EXERCISE AIM
Find the line that contains "- Creating Social". Then set down that line and all the lines after it, to the end of the records, exactly and with nothing added.

RECORDS PROVIDED
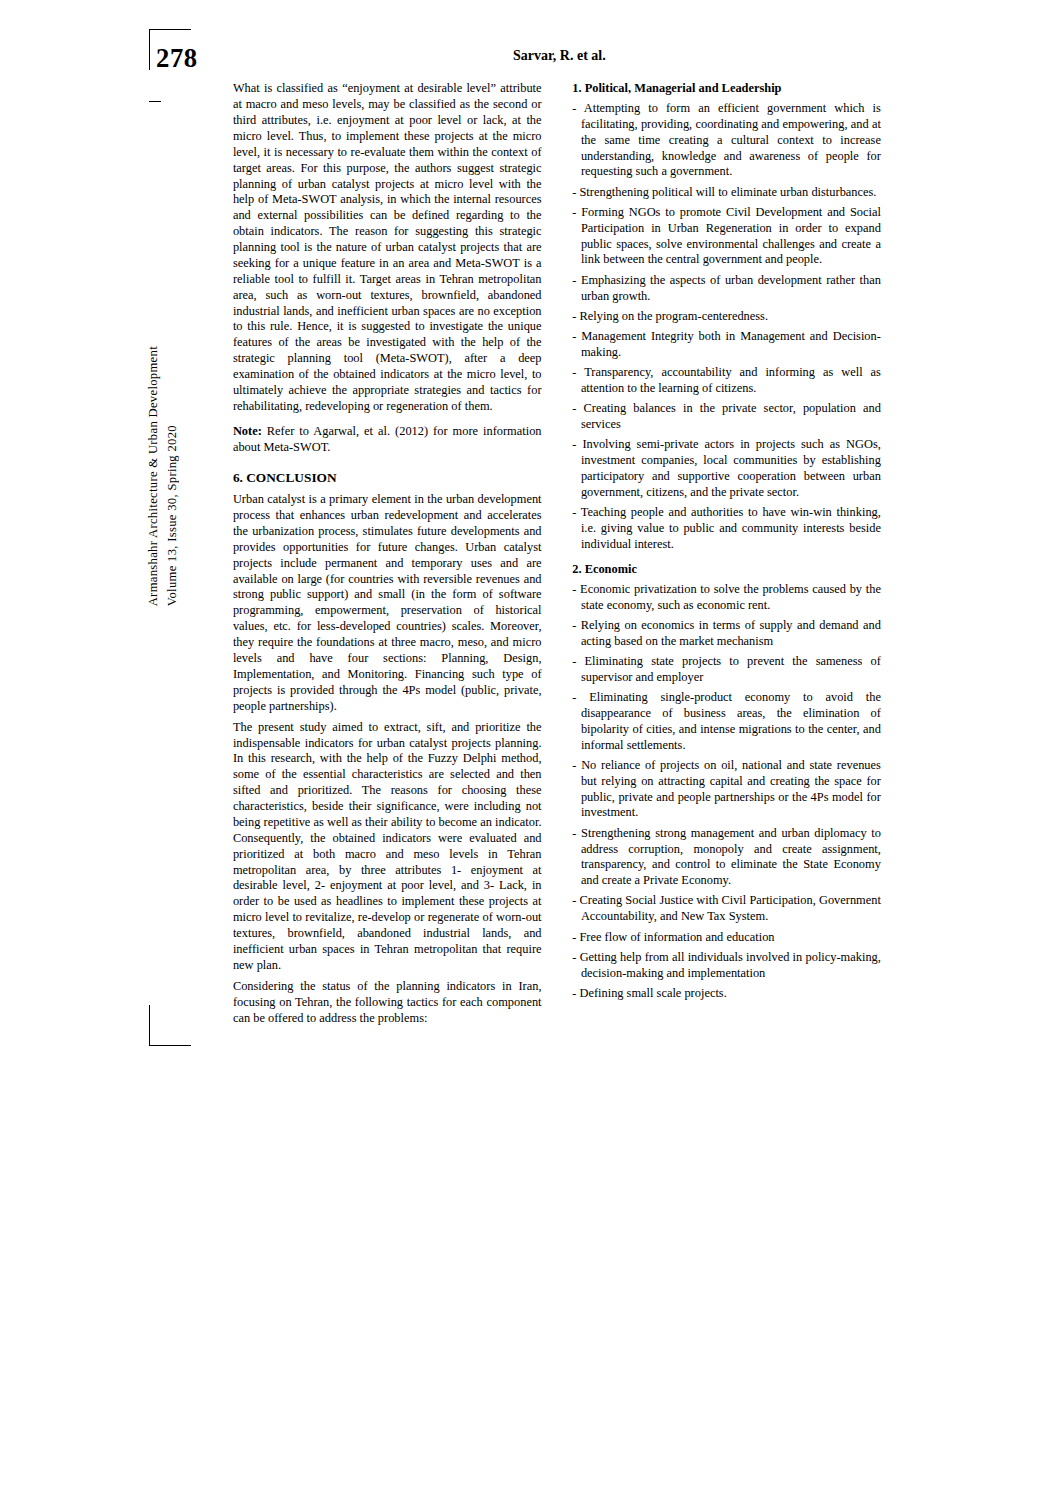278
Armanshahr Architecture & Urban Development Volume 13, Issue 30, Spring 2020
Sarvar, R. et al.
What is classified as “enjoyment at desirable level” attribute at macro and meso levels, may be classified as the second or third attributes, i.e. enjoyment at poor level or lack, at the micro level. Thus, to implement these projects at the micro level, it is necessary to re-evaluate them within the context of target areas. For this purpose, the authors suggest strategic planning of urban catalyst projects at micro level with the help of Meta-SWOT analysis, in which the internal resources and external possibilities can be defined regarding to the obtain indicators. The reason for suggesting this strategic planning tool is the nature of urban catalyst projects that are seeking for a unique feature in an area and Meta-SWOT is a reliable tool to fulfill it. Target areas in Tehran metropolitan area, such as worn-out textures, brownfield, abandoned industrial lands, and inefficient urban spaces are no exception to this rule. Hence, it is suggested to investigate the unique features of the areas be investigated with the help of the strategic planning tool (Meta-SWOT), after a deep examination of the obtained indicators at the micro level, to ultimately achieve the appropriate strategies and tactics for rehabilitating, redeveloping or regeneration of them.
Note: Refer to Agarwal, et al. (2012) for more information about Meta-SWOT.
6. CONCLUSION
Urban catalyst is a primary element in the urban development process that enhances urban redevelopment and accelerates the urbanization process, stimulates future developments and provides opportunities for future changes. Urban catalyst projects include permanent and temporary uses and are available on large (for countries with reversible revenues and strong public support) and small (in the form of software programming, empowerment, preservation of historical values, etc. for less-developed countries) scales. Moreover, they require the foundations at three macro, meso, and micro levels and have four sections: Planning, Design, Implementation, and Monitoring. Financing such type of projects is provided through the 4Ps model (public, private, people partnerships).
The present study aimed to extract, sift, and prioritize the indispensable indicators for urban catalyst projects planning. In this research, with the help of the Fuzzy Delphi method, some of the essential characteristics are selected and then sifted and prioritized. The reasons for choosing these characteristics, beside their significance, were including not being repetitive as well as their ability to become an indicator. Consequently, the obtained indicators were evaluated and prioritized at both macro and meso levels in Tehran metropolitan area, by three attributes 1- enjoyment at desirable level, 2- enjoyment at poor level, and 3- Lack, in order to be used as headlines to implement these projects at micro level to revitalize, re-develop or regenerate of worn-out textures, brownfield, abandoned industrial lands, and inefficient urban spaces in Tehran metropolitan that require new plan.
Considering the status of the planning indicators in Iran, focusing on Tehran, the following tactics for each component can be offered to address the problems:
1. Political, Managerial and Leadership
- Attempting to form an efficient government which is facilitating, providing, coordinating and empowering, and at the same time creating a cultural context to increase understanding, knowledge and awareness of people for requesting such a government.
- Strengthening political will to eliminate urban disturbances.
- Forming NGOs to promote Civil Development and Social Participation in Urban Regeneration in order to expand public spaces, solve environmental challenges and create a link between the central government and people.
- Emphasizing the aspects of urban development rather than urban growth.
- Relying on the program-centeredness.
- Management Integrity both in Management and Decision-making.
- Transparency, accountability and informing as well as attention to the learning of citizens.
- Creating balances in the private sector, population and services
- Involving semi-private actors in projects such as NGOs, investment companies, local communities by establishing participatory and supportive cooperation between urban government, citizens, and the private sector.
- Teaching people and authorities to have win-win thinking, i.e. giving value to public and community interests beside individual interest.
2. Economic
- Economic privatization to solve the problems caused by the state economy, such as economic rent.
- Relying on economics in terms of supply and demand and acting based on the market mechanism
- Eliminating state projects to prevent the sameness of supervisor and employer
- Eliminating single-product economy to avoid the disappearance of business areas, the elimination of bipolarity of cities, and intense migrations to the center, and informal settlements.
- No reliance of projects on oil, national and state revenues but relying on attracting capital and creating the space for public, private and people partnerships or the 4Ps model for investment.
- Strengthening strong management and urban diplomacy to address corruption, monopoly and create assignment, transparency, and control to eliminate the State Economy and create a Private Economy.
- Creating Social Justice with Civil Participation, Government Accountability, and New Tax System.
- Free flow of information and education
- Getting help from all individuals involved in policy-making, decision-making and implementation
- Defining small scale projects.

PROBLEM SOLUTION
- Creating Social Justice with Civil Participation, Government Accountability, and New Tax System.
- Free flow of information and education
- Getting help from all individuals involved in policy-making, decision-making and implementation
- Defining small scale projects.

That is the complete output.